* [Required action] Print the entries underneath word for word, omitting whatever pictures they contain.

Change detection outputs
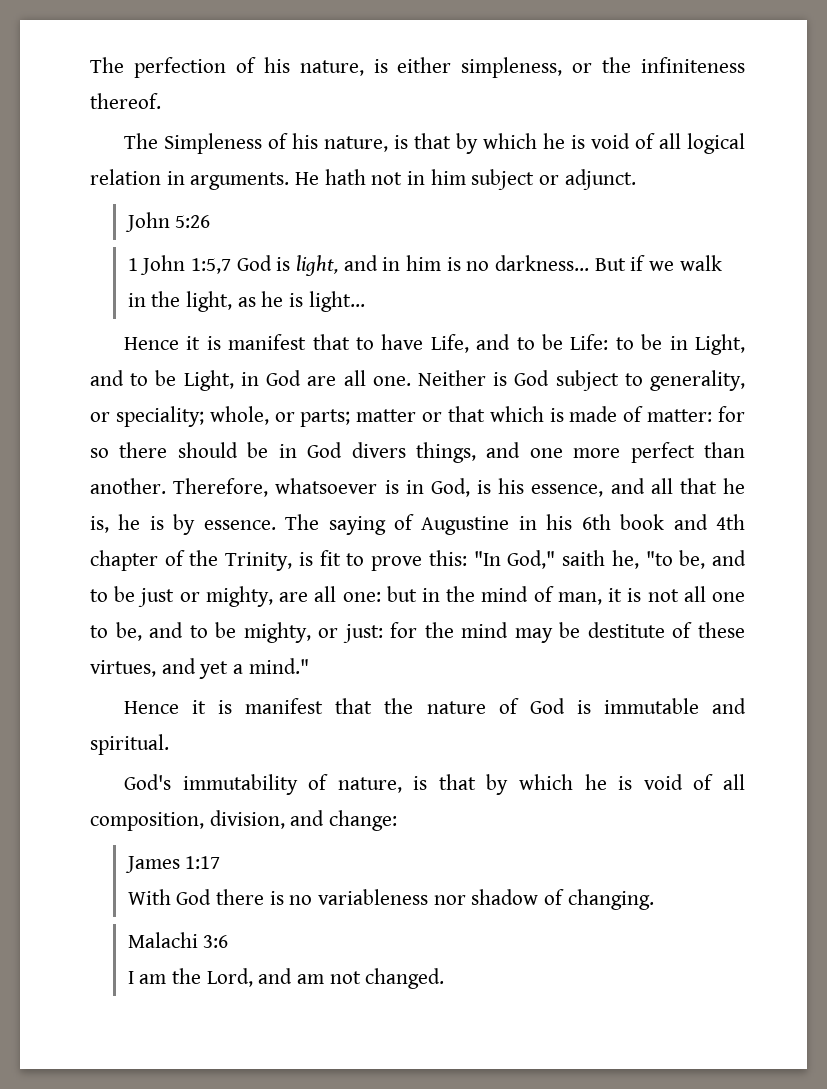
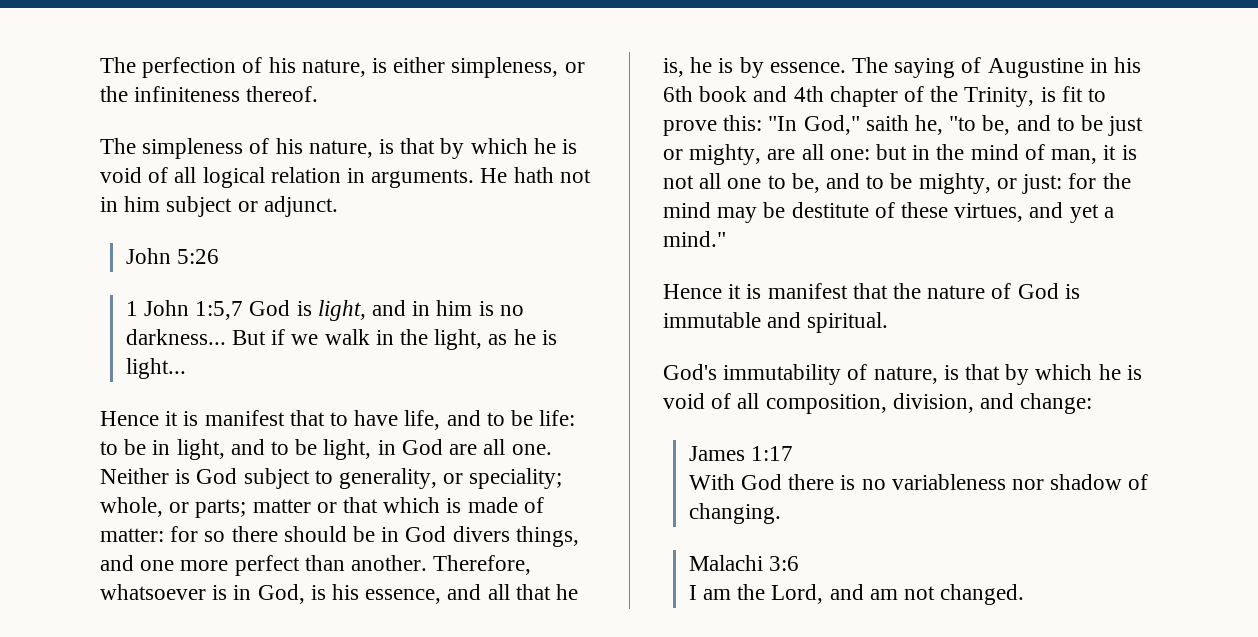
[163,133,262,154] Simpleness -> [142,138,244,159] simpleness
[430,334,609,353] Life, and to be Life: -> [404,410,576,430] life, and to be life:
[695,334,745,355] [90,370,234,391] Light, and to be Light, -> [176,439,372,460] light, and to be light,

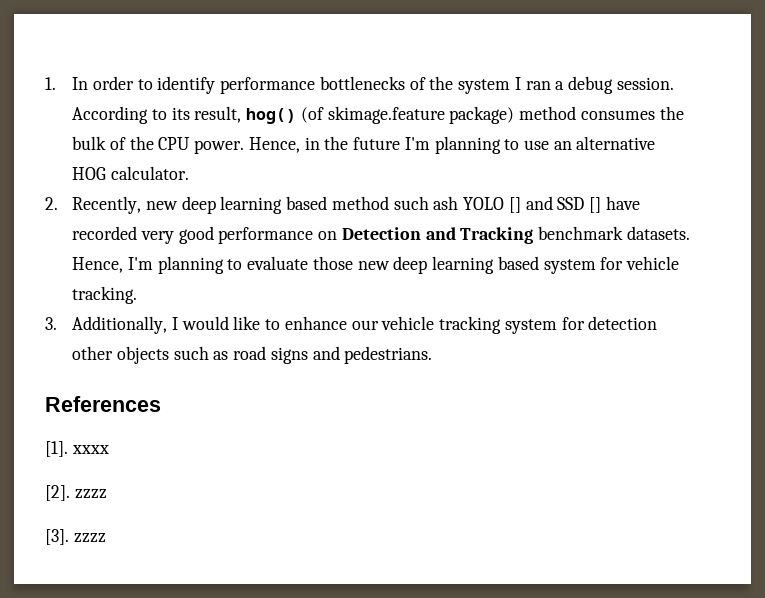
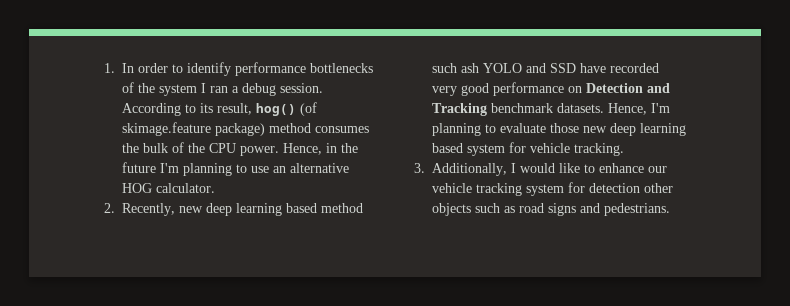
[508,197,521,213] [] -> (522, 68) none
[588,197,601,213] [] -> (576, 68) none
[45,396,161,412] [45,441,109,457] [45,485,107,501] [45,529,106,545] // References // [1]. xxxx // [2]. zzzz // [3]. zzzz -> (670, 209) none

* [Solution for this exercise]
[163,133,262,154] Simpleness -> [142,138,244,159] simpleness
[430,334,609,353] Life, and to be Life: -> [404,410,576,430] life, and to be life:
[695,334,745,355] [90,370,234,391] Light, and to be Light, -> [176,439,372,460] light, and to be light,

[508,197,521,213] [] -> (522, 68) none
[588,197,601,213] [] -> (576, 68) none
[45,396,161,412] [45,441,109,457] [45,485,107,501] [45,529,106,545] // References // [1]. xxxx // [2]. zzzz // [3]. zzzz -> (670, 209) none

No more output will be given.